Do transhumans roam the Earth already? Consider the “uncontacted peoples,”
such as the Sentinelese and Andamanese of India, the Korowai of Indonesia, the Mashco-
Piro of Peru, the Pintupi of Australia, the Surma of Ethiopia, the Ruc of Vietnam, the
Ayoreo-Totobiegosode of Paraguay, the Himba of Namibia, and dozens of tribes in
Papua New Guinea. How would they or our ancestors respond? We could define
“transhuman” as people and culture not comprehensible to humans living in a modern,
yet un-technological culture.
Such modern Stone Age people would have great trouble understanding why we
celebrate the recent LIGO gravity-wave evidence supporting the hundred-year-old
general theory of relativity. They would scratch their heads as to why we have atomic
clocks, or GPS satellites so we can find our way home, or why and how we have
expanded our vision from a narrow optical band to the full spectrum from radio to
gamma. We can move faster than any other living species; indeed, we can reach escape
velocity from Earth and survive in the very cold vacuum of space.

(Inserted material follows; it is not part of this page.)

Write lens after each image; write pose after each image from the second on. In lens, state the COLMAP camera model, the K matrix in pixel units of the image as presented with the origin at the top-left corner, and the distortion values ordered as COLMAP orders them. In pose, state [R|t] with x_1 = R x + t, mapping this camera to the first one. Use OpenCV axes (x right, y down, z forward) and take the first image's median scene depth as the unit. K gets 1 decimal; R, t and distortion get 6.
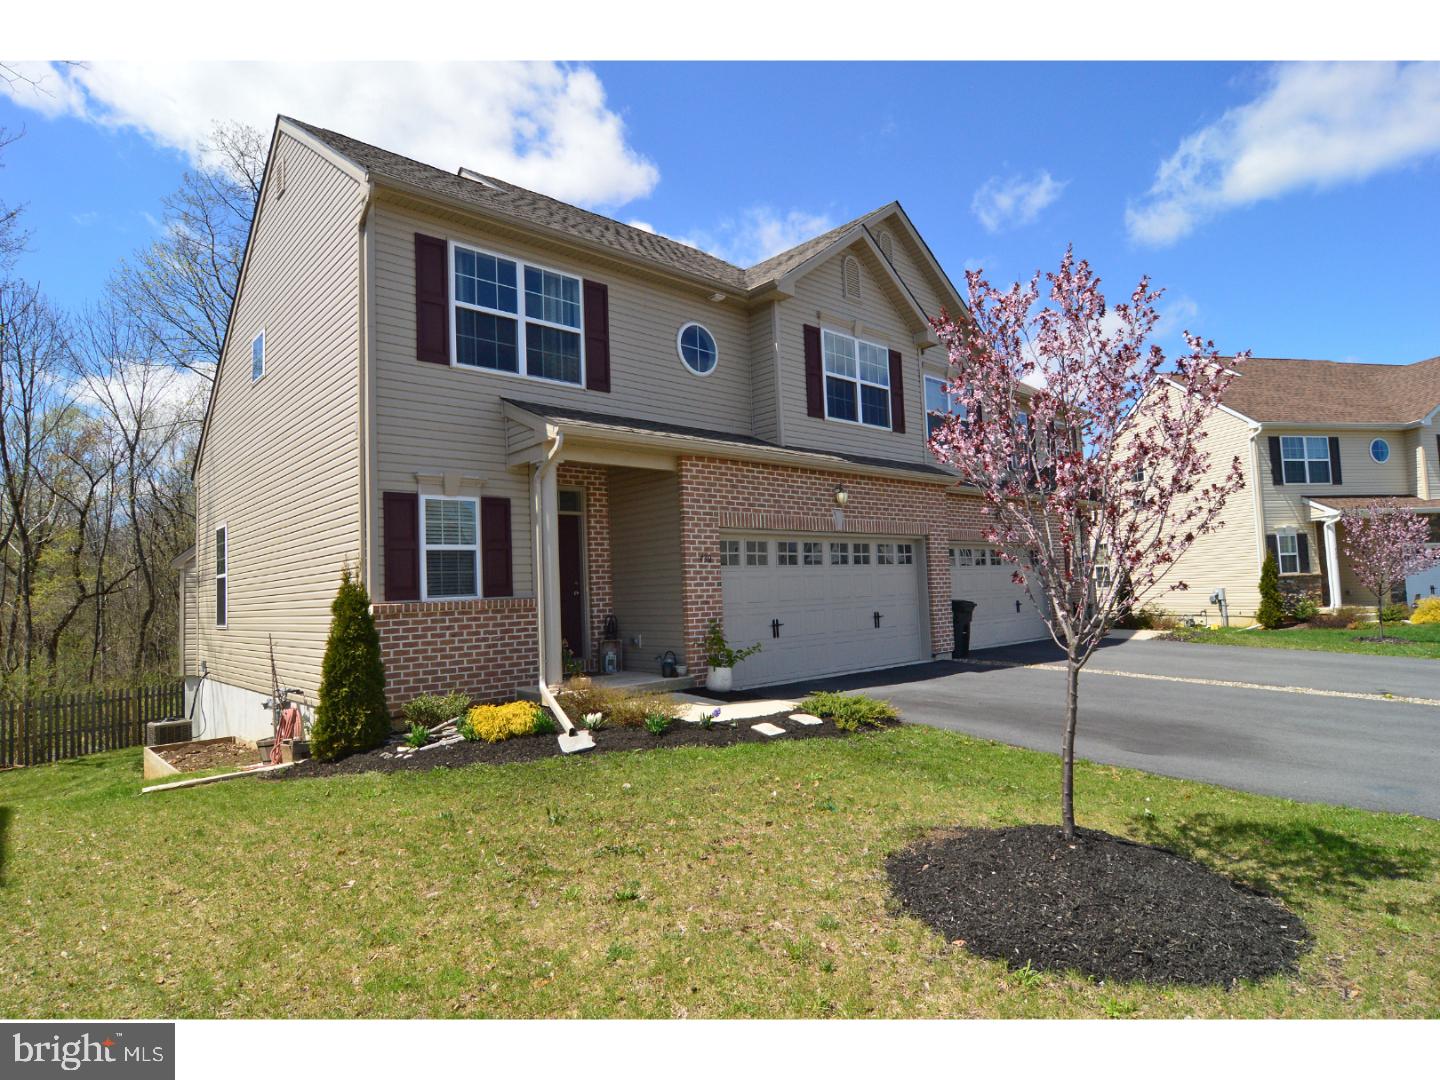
lens RADIAL K [[782.4, 0, 714.9], [0, 782.4, 533.1], [0, 0, 1]] dist [-0.008513, -0.003455]
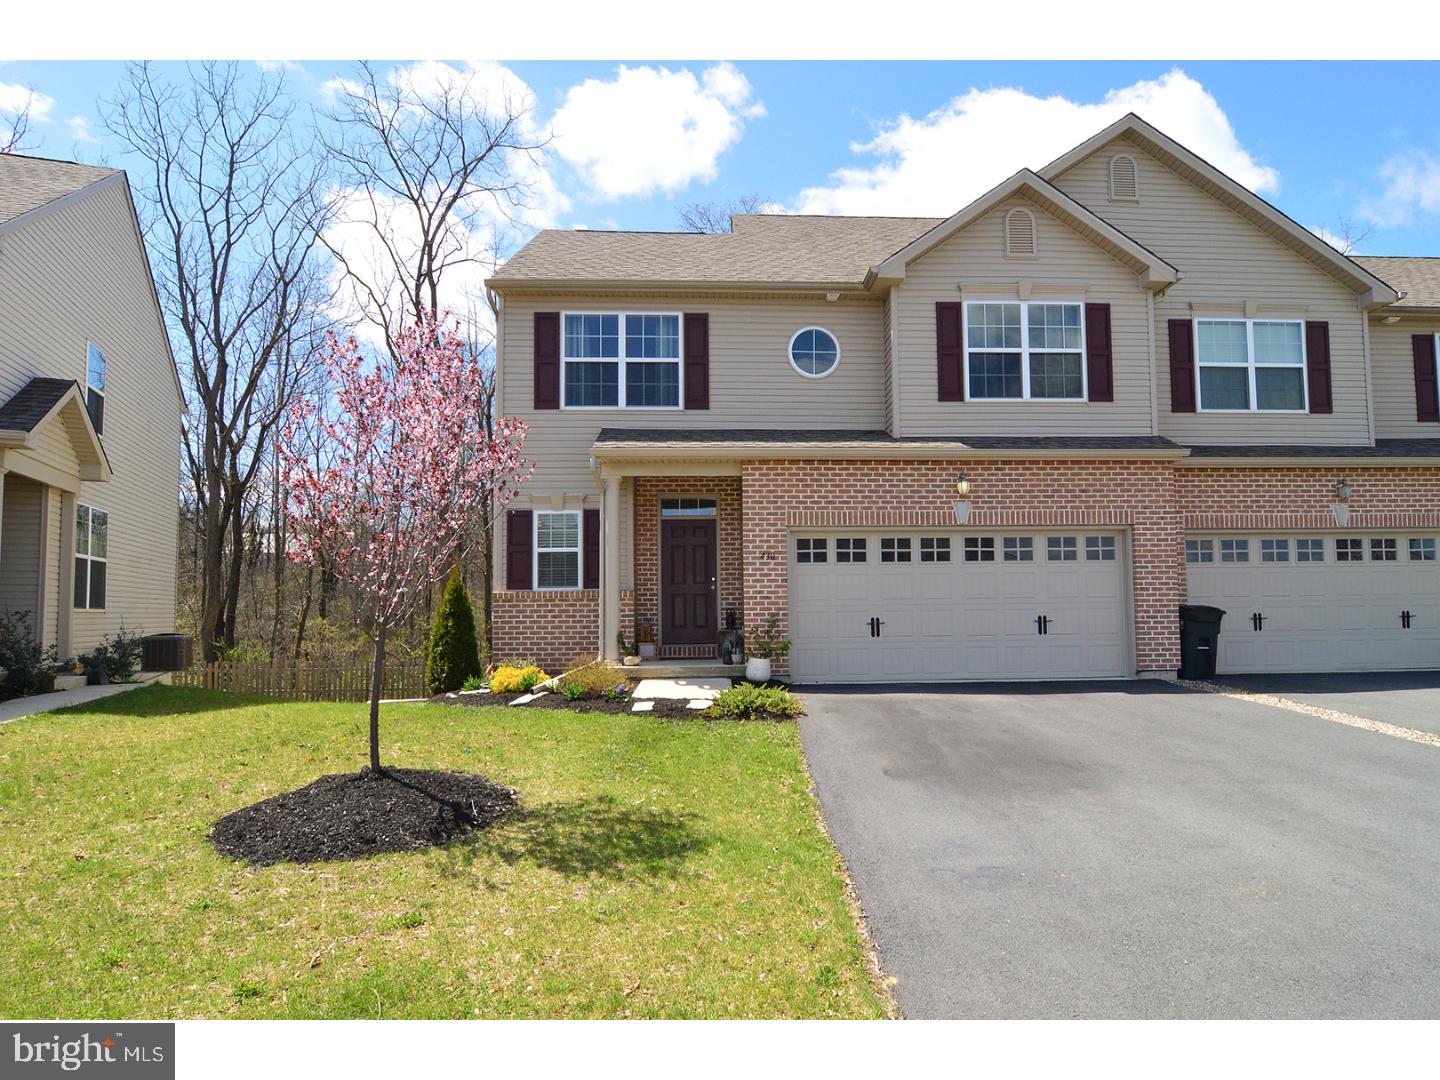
lens RADIAL K [[782.4, 0, 711.7], [0, 782.4, 555.6], [0, 0, 1]] dist [-0.008513, -0.003455]
pose [[0.778548, -0.011571, -0.627478, 0.577343], [0.029274, 0.999411, 0.017892, 0.010272], [0.626902, -0.032298, 0.778428, 0.123858]]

If those characteristics (and hundreds more) don’t constitute transhumanism, then
what would? If we feel that the judge of transhumanism should not be fully paleo-culture
humans but recent humans, then how would we ever reach transhuman status? We
“recent humans” may always be capable of comprehending each new technological
increment—never adequately surprised to declare arrival at a (moving) transhuman
target. The science-fiction prophet William Gibson said, “The future is already here—
it’s just not very evenly distributed.” While this underestimates the next round of
“future,” certainly millions of us are transhuman already—with most of us asking for
more. The question “What was a human?” has already transmogrified into “What were
the many kinds of transhumans?. . . And what were their rights?”